La possibilité de contraindre à assumer une curatelle, qui existe sur Vaud, fait débat devant les problèmes que peuvent rencontrer les mandataires « laïcs ». Conquistador le laisse entrevoir, ce rôle d’encadrement et de soutien était plus logique, moins susceptible de complications variées, avant l’avènement du dense réseau actuel de prestations destinées à venir en aide aux personnes en difficulté, et médiatisées pas des officines publiques diverses : aides financières, y compris assurance-chômage, soutien à la formation, éventail diversifié d’aides professionnalisées par des travailleurs sociaux, des professionnels et institutions de santé etc. 

 

Ce filet social étroitement tissé, connaît des lenteurs et situations confuses. Possible dilution/fragmentation des responsabilités entre différents intervenants, problèmes de collaboration/compréhension - entre eux et vis-à-vis des clients - en rapport par exemple avec la difficulté pour chacun d’avoir une vision globale de la situation. Aussi, cela augmente pour les personnes que l’on entend protéger les possibilités de mettre un intervenant en contradiction avec l’autre, de trianguler.

 

Conquistador raconte une histoire marquée par la disponibilité, l’enthousiasme quasiment, de la future curatrice de « découvrir ce nœud citoyen » comme elle le dit, en vue de contribuer à la convivialité civique ; et qui se voit confrontée à un interlocuteur dont le comportement fantasque (donnant lieu à « folle partie de flipper »), met en échec la bonne volonté et les meilleures compétences généralistes de l’aidant.

 

Bien qu’elle n’ait pas été un conflit de tous les instants, l’histoire de Justin et de sa curatrice, qui idéalement aurait pu/dû être un compagnonnage constructif, a rapidement débouché sur l’échec.

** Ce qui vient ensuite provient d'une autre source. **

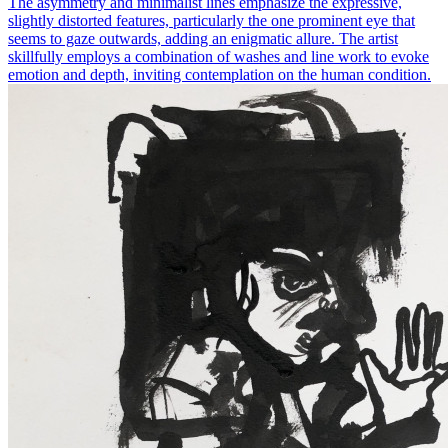
The asymmetry and minimalist lines emphasize the expressive,
slightly distorted features, particularly the one prominent eye that
seems to gaze outwards, adding an enigmatic allure. The artist
skillfully employs a combination of washes and line work to evoke
emotion and depth, inviting contemplation on the human condition.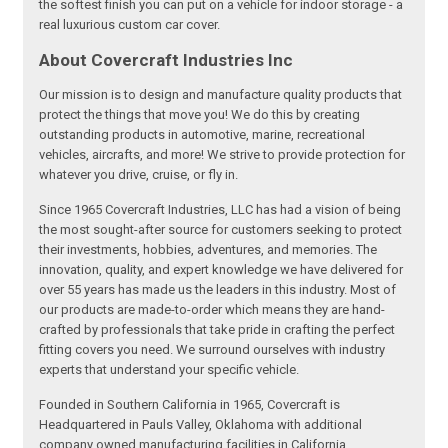
the softest finish you can put on a vehicle for indoor storage - a
real luxurious custom car cover.
About Covercraft Industries Inc
Our mission is to design and manufacture quality products that
protect the things that move you! We do this by creating
outstanding products in automotive, marine, recreational
vehicles, aircrafts, and more! We strive to provide protection for
whatever you drive, cruise, or fly in.
Since 1965 Covercraft Industries, LLC has had a vision of being
the most sought-after source for customers seeking to protect
their investments, hobbies, adventures, and memories. The
innovation, quality, and expert knowledge we have delivered for
over 55 years has made us the leaders in this industry. Most of
our products are made-to-order which means they are hand-
crafted by professionals that take pride in crafting the perfect
fitting covers you need. We surround ourselves with industry
experts that understand your specific vehicle.
Founded in Southern California in 1965, Covercraft is
Headquartered in Pauls Valley, Oklahoma with additional
company owned manufacturing facilities in California,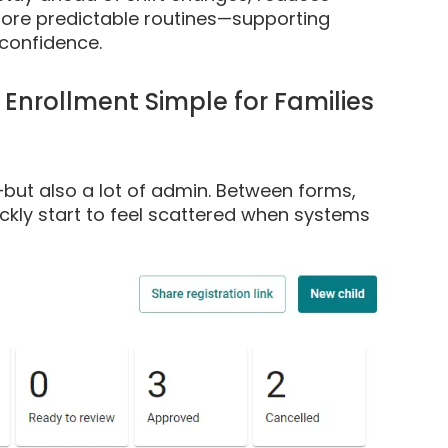
more predictable routines—supporting
confidence.
Enrollment Simple for Families
—but also a lot of admin. Between forms,
ckly start to feel scattered when systems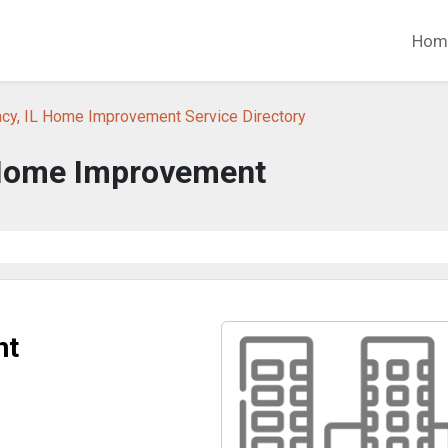
Hom
ncy, IL Home Improvement Service Directory
Home Improvement
nt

J’y vois pour une part une conséquence du caractère inconciliable des offres de soutien d’une société propre en ordre et d’un jeune adulte marqué par les circonstances changeantes voire déboussolantes de la première partie de son existence. Sans qu’on puisse alléguer qu’il ait eu incompétence crasse, insensibilité interpersonnelle ou interculturelle manifeste. 

 

Dans tous les cas, une partie des problèmes qu’illustre Conquistador restent bien difficiles à gérer ou prévenir. La société quant à elle ne peut faire autrement, d’une manière ou de l’autre, que persévérer dans l’effort. Il s’agit de rassembler tout ce qu’on peut de bon sens et de résistance à la frustration, en se souvenant avec Montesquieu qu’il y a une infinité de choses où le moins mal est le meilleur. Ensuite, si cela coince trop, il n’y a pas de honte à rendre le témoin qu’on a accepté de porter sur quelque distance, comme le fait la narratrice.

 

Dur dur donc … Mais cette aventure à deux (plus quelques autres) déconcertante, harassante, l'auteure nous en fait profiter en allégeant ses dimensions lourdes et complexes par une plume vive, pétillante, et une langue colorée, y compris par la peine prise avec succès d’écrire la  « novlangue » de Justin et de son milieu. Le tout émaillé des sursauts de sens du devoir issus de la première partie de sa vie à elle. Le lecteur passe un très bon moment, qu’il prenne ou pas la peine de se pencher attentivement sur les préoccupations de fond suscitées par le mandat confié par l’autorité.